To ensure safety, a distributed mutual exclusion algorithm should guarantee that, at any given moment, either no process is in the critical section or only one process is in the critical section.

Liveness

liveness guarantees that the system does not deadlock or remain in a state where no process can make progress indefinitely.

Fairness

Fairness ensures that processes requesting access to the shared resource are treated fairly in terms of granting access. It prevents situations where a particular process is continually granted access to the critical section while others are repeatedly denied, leading to potential starvation or unfairness.
fairness means that every process that requests access to the critical section should eventually be granted access, and no process should be unfairly prioritized over others.
There is a bounded wait time and request should be served in the order of request time

Other Expectations

Minimize message traffic
- how many exchange of messages needed
minimize synchronization delay
- if a machine requests a lock and no one else is holding the lock, then the machine should quickly get the lock
- Approximate(optimistically): No other machine is waiting for the lock
- Switch quickly between processes waiting for lock

Assumptions

The network is reliable
1. All messages sent get to their destination eventualy
2. Not realistic, we will get to that later in the course
The network is asynchronous
1. Messages may take long time
Machines may fail at any time (not all protocols handle it in its vanilla form)

General Idea

Entry: Before entering critical section, a machine must get permission from other machines
Exit: When exiting critical section, a machine must let the others know that he has finished executing the critical section
Receving request: For fairness, machines allow other machines who had asked for permission earlier than them to proceed

Centralized lock server

Entry: Send REQUEST to central server and wait for permission
On receving the request: Server puts it in the queue and delay sending response back to process until process is at the head of queu (FIFO)
Exited: Once the critical section is executed, the machine sends a RELEASE message to the central lock server
On Receiving a request: Removes the machine from the queue after it gets released

Disadvantages

One server, one-point of failure
- The server goes wrong and everything goes for a toss
The centralized lock server quickly becomes a performance bottleneck
Requires the election of a centralized server
- According to some coordinator election algorithm discussed in the last lecture

Ring-base protocol

Machines are logically structured in a ring and a token is passed along the ring and only the machine with the token can execute the critical section.

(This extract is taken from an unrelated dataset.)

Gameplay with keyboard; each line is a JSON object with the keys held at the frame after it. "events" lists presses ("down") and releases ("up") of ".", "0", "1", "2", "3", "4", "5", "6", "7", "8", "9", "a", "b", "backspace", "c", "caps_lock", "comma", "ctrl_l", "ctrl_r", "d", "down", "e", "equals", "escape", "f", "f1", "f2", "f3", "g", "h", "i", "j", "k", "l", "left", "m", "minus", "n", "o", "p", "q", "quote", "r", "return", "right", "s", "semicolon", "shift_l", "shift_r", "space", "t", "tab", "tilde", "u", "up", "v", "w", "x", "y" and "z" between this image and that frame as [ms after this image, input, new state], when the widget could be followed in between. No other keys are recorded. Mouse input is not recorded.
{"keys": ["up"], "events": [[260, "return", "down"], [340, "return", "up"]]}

If a machine wants to enter critical section it holds on to the token and only forward to the next node after the execution is completed

Property analysis

Property	Explanation
Safety	Distributed mutual exclusion ensures safety by only allowing the machine with the token to execute the code. This guarantees that only one process can access the critical section at a time, preventing race conditions and ensuring correctness.
Liveness	The liveness of distributed mutual exclusion depends on the worst-case scenario where a process has to loop through the entire ring before acquiring the lock. In this case, it may take a significant amount of time for a process to be able to enter the critical section, potentially impacting system performance and responsiveness. Therefore, liveness may be compromised in certain situations.
Fairness	Distributed mutual exclusion does not guarantee fairness as it does not take into account when requests come in or where the token is currently located. Consequently, processes that are further away from the token or have recently made requests may have to wait longer before being able to acquire the lock, resulting in an unfair distribution of resources. Hence, fairness is not guaranteed in this scenario.

Fair Ring base protocol

The token now contains the timet for the earliest known, yet outstanding request

Entry of critical section

Upon receiving the token, there are 3 cases that might be happening
Assuming $T_{m}$ is the time stamp in machine

$T_{m} > T_{k} & T_{k} \neq ϕ$
- There is another machine that requested to enter before the current machine
- Forwards the token
$T_{m} < T_{k} & T_{k} \neq ϕ$
- The machine start the request earlier than the earliest known
- assigning $T_{k} = T_{m}$ forward the token since we do not know if there exists an earlier on other nodes
$T_{k} = ϕ$
- assigning $T_{k} = T_{m}$ forward the token since we do not know if there exists an earlier on other nodes
$T_{k} = T_{m}$
- Hold the token, execute critical section
- Reset $T_{k}$
- Forward the token

Property	Explanation
Safety	Safety is ensured in the fair ring-based mutual exclusion algorithm. This means that only one process can access the critical section at a time. When a process wants to enter the critical section, it sends a request message to its neighbor and waits for acknowledgment before proceeding. This ensures that no multiple processes can concurrently access the critical section, ensuring safety.
Liveness	The fair ring-based mutual exclusion algorithm does not guarantee liveness as it introduces an additional loop for passing the token. This extra loop can result in delays and potential deadlocks if a process fails or takes too long to release the token. Therefore, there is no guarantee that every process eventually gets access to the critical section, making it worse than the unfair version of the ring-based algorithm in terms of liveness.
Fairness	The fair ring-based mutual exclusion algorithm ensures fairness by using a token passing mechanism. Each process holds a token that determines its turn to enter the critical section. The token circulates around the ring, and when a process receives the token, it can enter the critical section if it has requested access. If a process does not want to enter the critical section, it passes the token to its neighbor. This ensures that every process gets an equal opportunity to access the critical section, making it fair among all processes participating in the distributed system.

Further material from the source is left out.